What separates the artist from the cultural dabbler is discipline. Being an artist isn’t a job: it’s a lifestyle. A lifestyle reflects an individual’s attitudes, way of life, values, or world view. Forging a sense of self and to create cultural symbols that resonate with your personal identity don’t come into existence without a substantial degree of dedication.
Creative achievers are deeply connected with their authentic nature and ambitions, which inevitably leads to their independence, growth, happiness and wholeness. They do not avoid challenges or struggles, as they see struggle as the very thing required for their growth. They do not walk paths which lead to weakness, conformity or regret. Creative achievers work independently and quietly, allowing their success to do the talking. In the pursuit of their personal freedom, these people independently discover their destiny.

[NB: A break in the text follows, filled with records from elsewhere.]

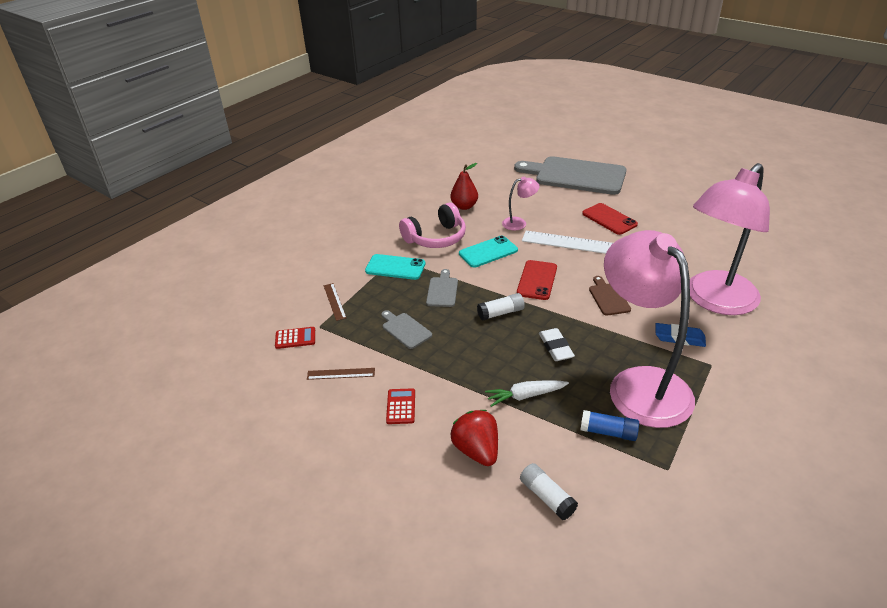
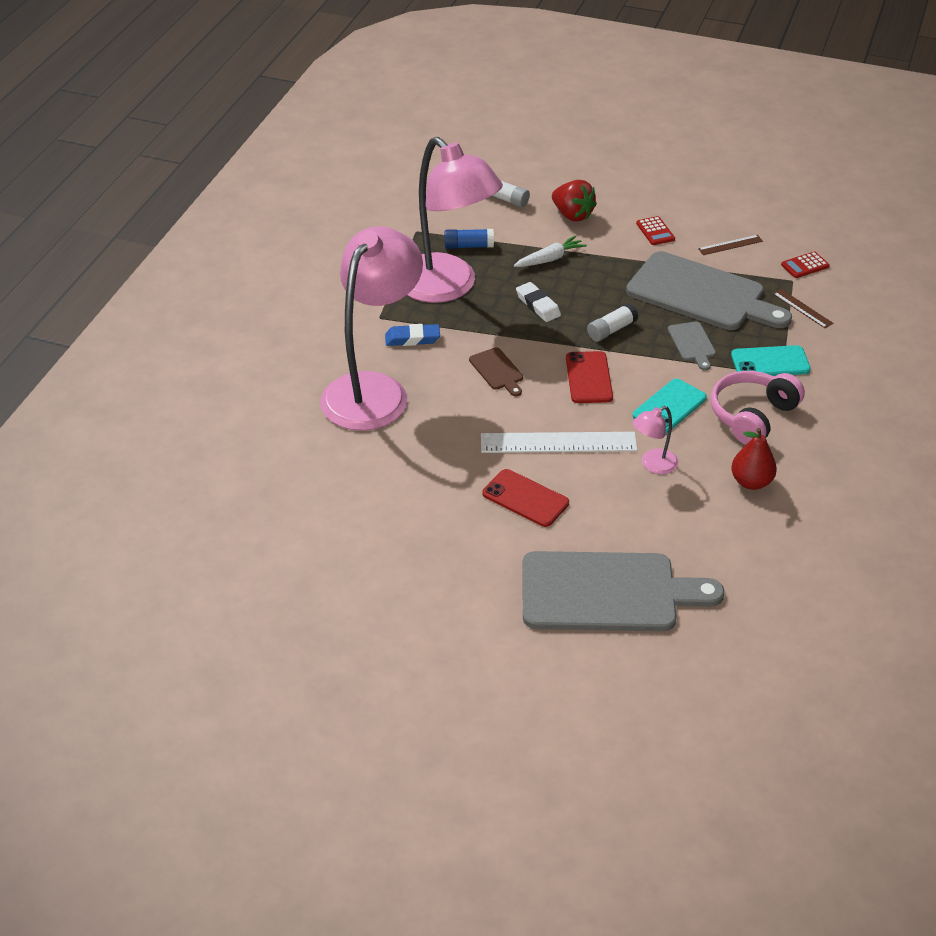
camera: 160 degrees right, 5 degrees up
(405, 329) = (701, 294): grey cutting board -> grey cutting board, size x2.35

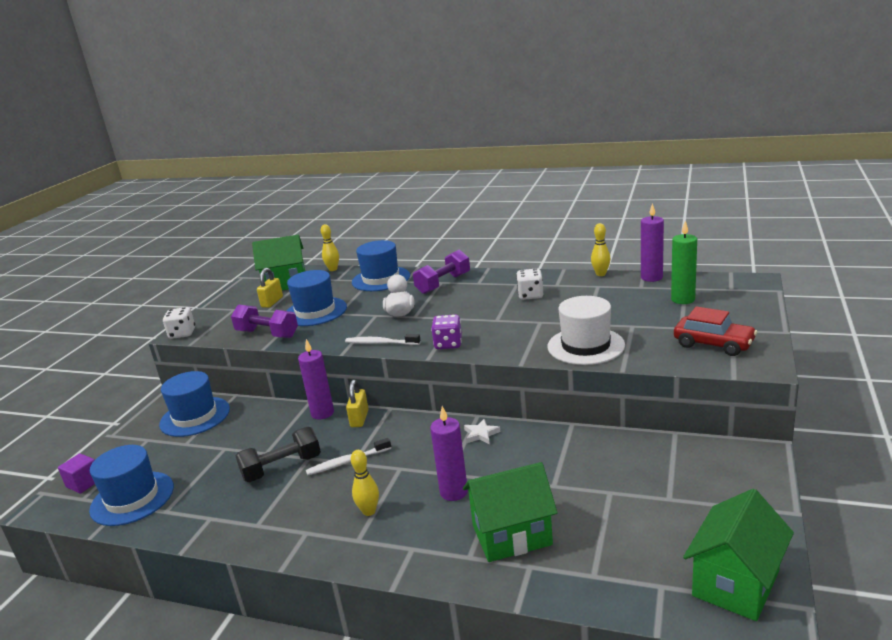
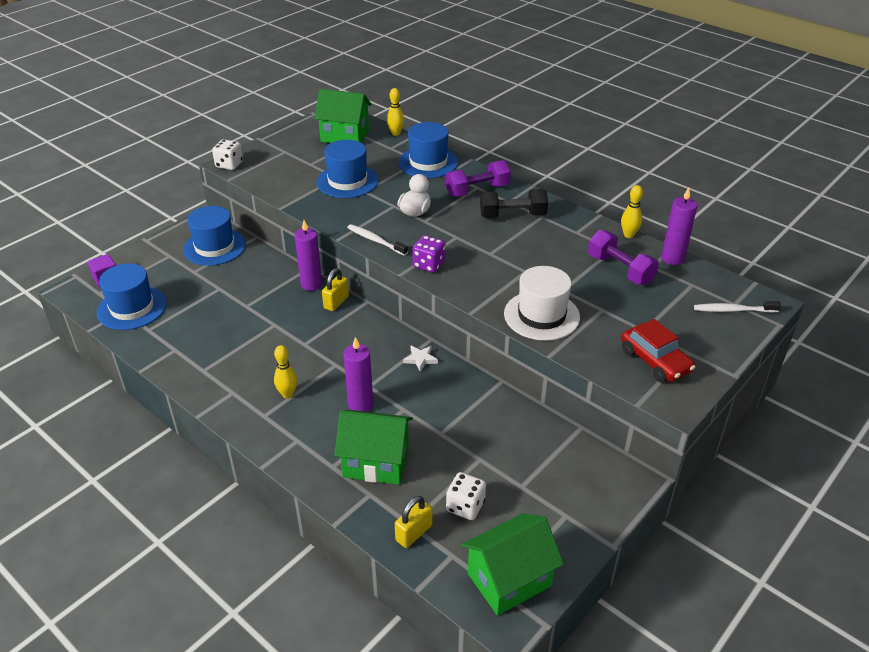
camera: 20 degrees right, 15 degrees up
(267, 334) = (293, 192): purple dumbbell -> purple dumbbell (620, 269)
(272, 302) = (320, 155): yellow padlock -> yellow padlock (414, 533)
(282, 468) = (250, 326): black dumbbell -> black dumbbell (512, 215)
(347, 462) = (300, 341): white toothbrush -> white toothbrush (733, 310)
(530, 295) = (542, 236): white dice -> white dice (465, 506)
(683, 299) = (676, 298): green candle -> none

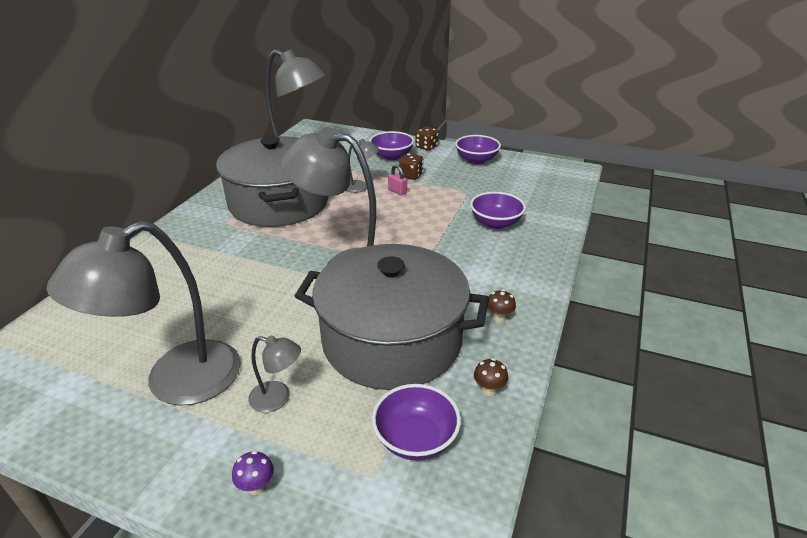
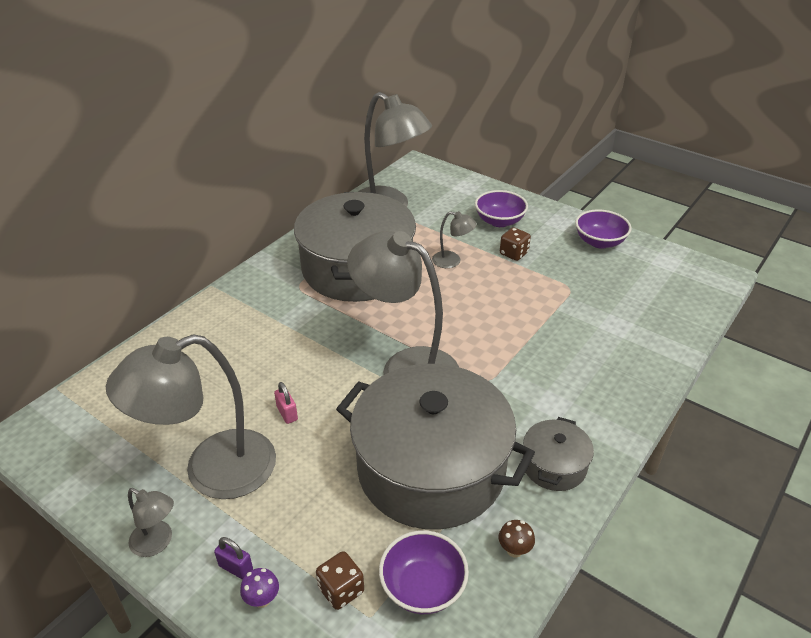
camera: 15 degrees right, 5 degrees up
(220, 463) = (236, 568): none -> purple padlock
(278, 398) = (302, 511): grey lamp -> grey lamp (158, 543)
(397, 191) = (491, 274): pink padlock -> pink padlock (287, 413)
(426, 147) = (544, 213): brown dice -> brown dice (341, 590)
(495, 223) = (592, 338): purple bowl -> none
(499, 318) = (554, 465): brown mushroom -> grey pot

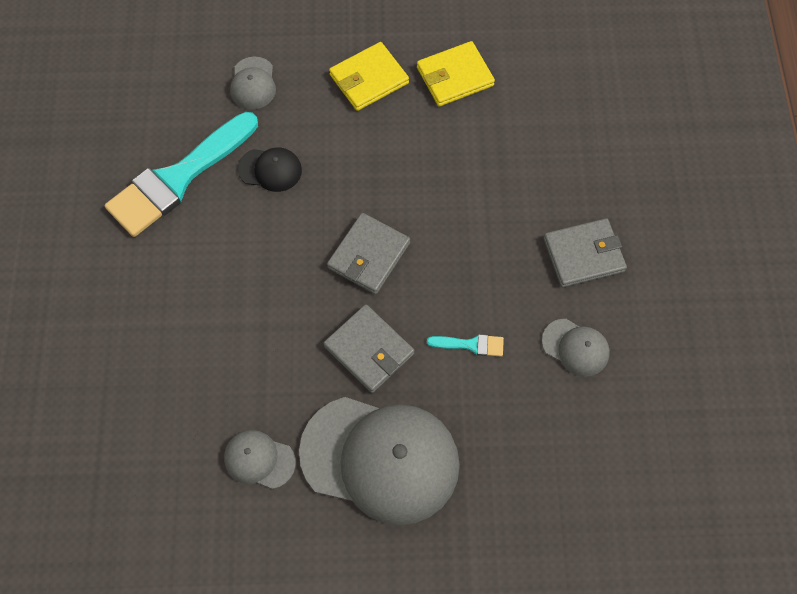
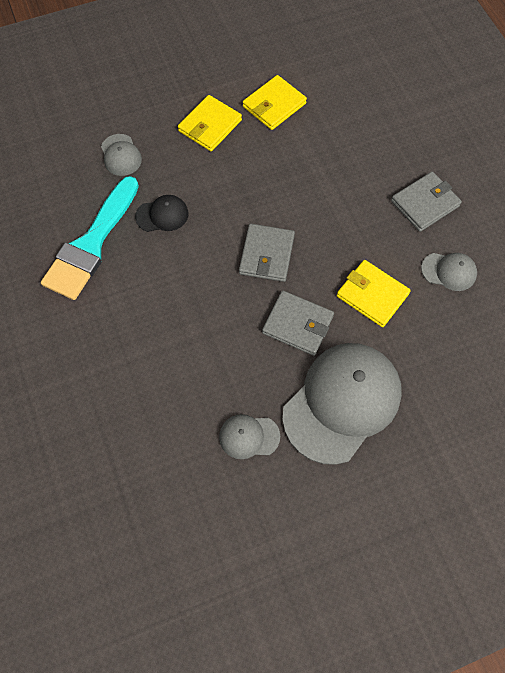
camera: 20 degrees left, 0 degrees up
(380, 458) = (342, 402): grey cap -> grey cap turned 45 degrees counterclockwise
(471, 345) = (372, 295): turquoise brush -> yellow wallet

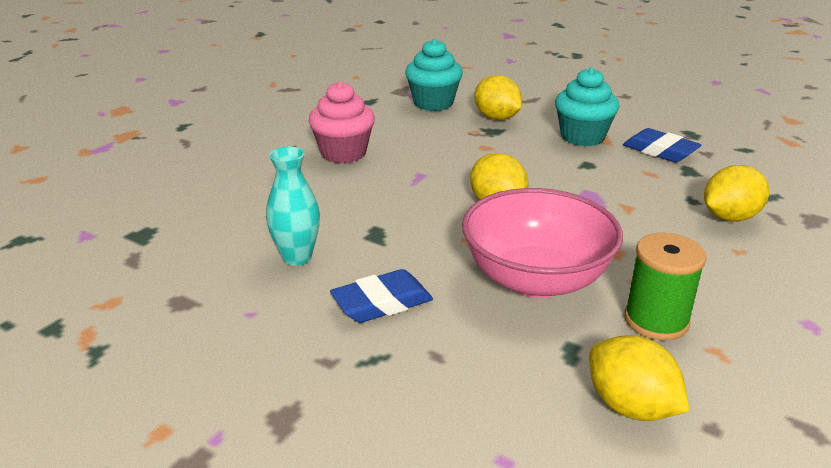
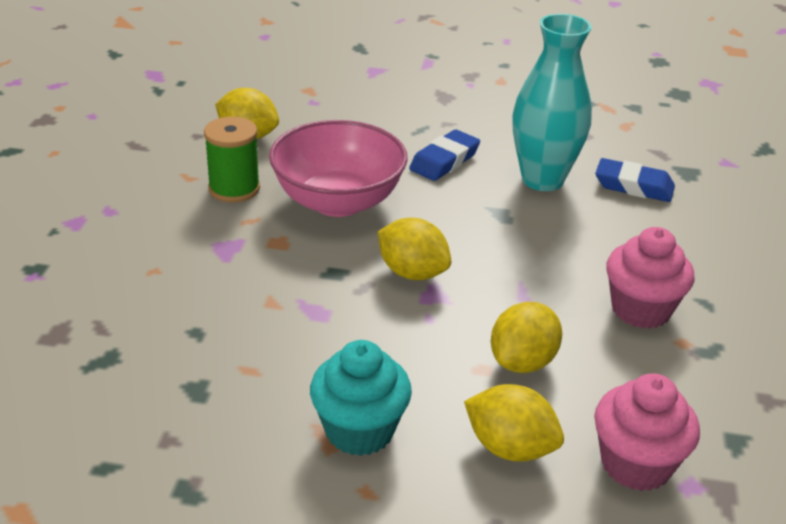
camera: 155 degrees right, 5 degrees up
(297, 257) = (542, 180): turquoise vase -> turquoise vase, size x1.65
(433, 103) = (636, 464): turquoise cupcake -> pink cupcake
(660, 151) = (238, 425): blue eraser -> blue eraser (633, 186)
(729, 217) = (156, 313): yellow lemon -> yellow lemon (522, 362)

Creativity is associated with an openness to experience, inspiration, hyperactivity, impulsivity, rebelliousness, critical thinking, precision and conscientiousness all working together in tandem. It is this perfect storm of contradicting traits mixing at once which makes artists seem eccentric.
Real artists focus less on bling and more on creating a life of significance. Highly creative achievers think big, work tirelessly and are willing to be seen as weird or crazy. It are these people who attract the strongest gathering of naysayers, and they are also some our world’s greatest innovators.